* **THE PROBLEM**
Retype each entry below, keeping every character the same.

[Records from a data collection]
****************

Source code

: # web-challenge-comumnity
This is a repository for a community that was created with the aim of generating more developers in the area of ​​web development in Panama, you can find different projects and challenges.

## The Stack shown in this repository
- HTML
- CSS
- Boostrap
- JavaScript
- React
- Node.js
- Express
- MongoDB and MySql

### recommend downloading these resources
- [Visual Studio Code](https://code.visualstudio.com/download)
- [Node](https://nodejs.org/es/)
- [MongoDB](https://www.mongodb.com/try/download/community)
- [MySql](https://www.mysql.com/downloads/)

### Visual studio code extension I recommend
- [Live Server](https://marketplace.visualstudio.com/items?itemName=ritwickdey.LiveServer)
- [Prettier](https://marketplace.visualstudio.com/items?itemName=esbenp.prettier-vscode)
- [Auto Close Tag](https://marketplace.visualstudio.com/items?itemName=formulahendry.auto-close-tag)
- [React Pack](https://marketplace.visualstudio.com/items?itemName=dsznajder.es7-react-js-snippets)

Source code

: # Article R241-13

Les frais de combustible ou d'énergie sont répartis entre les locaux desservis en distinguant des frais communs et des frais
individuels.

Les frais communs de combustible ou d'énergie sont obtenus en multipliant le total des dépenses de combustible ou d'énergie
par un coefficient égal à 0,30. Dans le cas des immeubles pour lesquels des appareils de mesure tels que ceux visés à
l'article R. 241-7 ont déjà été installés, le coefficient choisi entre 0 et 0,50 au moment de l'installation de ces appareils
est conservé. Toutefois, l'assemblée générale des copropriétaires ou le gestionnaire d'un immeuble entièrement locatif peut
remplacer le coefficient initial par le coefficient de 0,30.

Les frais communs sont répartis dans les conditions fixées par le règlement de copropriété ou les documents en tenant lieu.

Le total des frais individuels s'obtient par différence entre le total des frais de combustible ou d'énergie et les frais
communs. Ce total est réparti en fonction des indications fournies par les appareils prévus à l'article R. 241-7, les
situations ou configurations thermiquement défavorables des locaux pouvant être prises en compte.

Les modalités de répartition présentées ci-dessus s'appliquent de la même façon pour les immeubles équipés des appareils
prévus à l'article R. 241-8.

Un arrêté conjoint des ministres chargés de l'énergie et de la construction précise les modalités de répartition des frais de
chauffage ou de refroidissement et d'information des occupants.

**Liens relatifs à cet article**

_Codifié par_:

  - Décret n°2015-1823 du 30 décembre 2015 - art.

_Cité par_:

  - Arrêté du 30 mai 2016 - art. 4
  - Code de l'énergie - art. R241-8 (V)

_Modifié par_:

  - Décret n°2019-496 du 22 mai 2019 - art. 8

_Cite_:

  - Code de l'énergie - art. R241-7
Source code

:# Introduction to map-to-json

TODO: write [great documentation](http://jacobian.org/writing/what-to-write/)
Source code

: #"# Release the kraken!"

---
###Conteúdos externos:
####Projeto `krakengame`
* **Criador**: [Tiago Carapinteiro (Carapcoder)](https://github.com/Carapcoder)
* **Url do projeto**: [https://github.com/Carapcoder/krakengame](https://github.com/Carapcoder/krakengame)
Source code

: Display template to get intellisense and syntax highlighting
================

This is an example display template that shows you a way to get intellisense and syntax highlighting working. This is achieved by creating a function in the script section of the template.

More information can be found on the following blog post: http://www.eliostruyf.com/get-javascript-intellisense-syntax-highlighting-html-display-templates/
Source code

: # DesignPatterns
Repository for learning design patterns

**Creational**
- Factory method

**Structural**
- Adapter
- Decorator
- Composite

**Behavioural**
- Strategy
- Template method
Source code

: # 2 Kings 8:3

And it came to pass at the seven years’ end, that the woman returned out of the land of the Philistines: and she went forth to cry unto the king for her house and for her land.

****************

* **ANSWER BELOW**
Source code

: # web-challenge-comumnity
This is a repository for a community that was created with the aim of generating more developers in the area of ​​web development in Panama, you can find different projects and challenges.

## The Stack shown in this repository
- HTML
- CSS
- Boostrap
- JavaScript
- React
- Node.js
- Express
- MongoDB and MySql

### recommend downloading these resources
- [Visual Studio Code](https://code.visualstudio.com/download)
- [Node](https://nodejs.org/es/)
- [MongoDB](https://www.mongodb.com/try/download/community)
- [MySql](https://www.mysql.com/downloads/)

### Visual studio code extension I recommend
- [Live Server](https://marketplace.visualstudio.com/items?itemName=ritwickdey.LiveServer)
- [Prettier](https://marketplace.visualstudio.com/items?itemName=esbenp.prettier-vscode)
- [Auto Close Tag](https://marketplace.visualstudio.com/items?itemName=formulahendry.auto-close-tag)
- [React Pack](https://marketplace.visualstudio.com/items?itemName=dsznajder.es7-react-js-snippets)

Source code

: # Article R241-13

Les frais de combustible ou d'énergie sont répartis entre les locaux desservis en distinguant des frais communs et des frais
individuels.

Les frais communs de combustible ou d'énergie sont obtenus en multipliant le total des dépenses de combustible ou d'énergie
par un coefficient égal à 0,30. Dans le cas des immeubles pour lesquels des appareils de mesure tels que ceux visés à
l'article R. 241-7 ont déjà été installés, le coefficient choisi entre 0 et 0,50 au moment de l'installation de ces appareils
est conservé. Toutefois, l'assemblée générale des copropriétaires ou le gestionnaire d'un immeuble entièrement locatif peut
remplacer le coefficient initial par le coefficient de 0,30.

Les frais communs sont répartis dans les conditions fixées par le règlement de copropriété ou les documents en tenant lieu.

Le total des frais individuels s'obtient par différence entre le total des frais de combustible ou d'énergie et les frais
communs. Ce total est réparti en fonction des indications fournies par les appareils prévus à l'article R. 241-7, les
situations ou configurations thermiquement défavorables des locaux pouvant être prises en compte.

Les modalités de répartition présentées ci-dessus s'appliquent de la même façon pour les immeubles équipés des appareils
prévus à l'article R. 241-8.

Un arrêté conjoint des ministres chargés de l'énergie et de la construction précise les modalités de répartition des frais de
chauffage ou de refroidissement et d'information des occupants.

**Liens relatifs à cet article**

_Codifié par_:

  - Décret n°2015-1823 du 30 décembre 2015 - art.

_Cité par_:

  - Arrêté du 30 mai 2016 - art. 4
  - Code de l'énergie - art. R241-8 (V)

_Modifié par_:

  - Décret n°2019-496 du 22 mai 2019 - art. 8

_Cite_:

  - Code de l'énergie - art. R241-7
Source code

:# Introduction to map-to-json

TODO: write [great documentation](http://jacobian.org/writing/what-to-write/)
Source code

: #"# Release the kraken!"

---
###Conteúdos externos:
####Projeto `krakengame`
* **Criador**: [Tiago Carapinteiro (Carapcoder)](https://github.com/Carapcoder)
* **Url do projeto**: [https://github.com/Carapcoder/krakengame](https://github.com/Carapcoder/krakengame)
Source code

: Display template to get intellisense and syntax highlighting
================

This is an example display template that shows you a way to get intellisense and syntax highlighting working. This is achieved by creating a function in the script section of the template.

More information can be found on the following blog post: http://www.eliostruyf.com/get-javascript-intellisense-syntax-highlighting-html-display-templates/
Source code

: # DesignPatterns
Repository for learning design patterns

**Creational**
- Factory method

**Structural**
- Adapter
- Decorator
- Composite

**Behavioural**
- Strategy
- Template method
Source code

: # 2 Kings 8:3

And it came to pass at the seven years’ end, that the woman returned out of the land of the Philistines: and she went forth to cry unto the king for her house and for her land.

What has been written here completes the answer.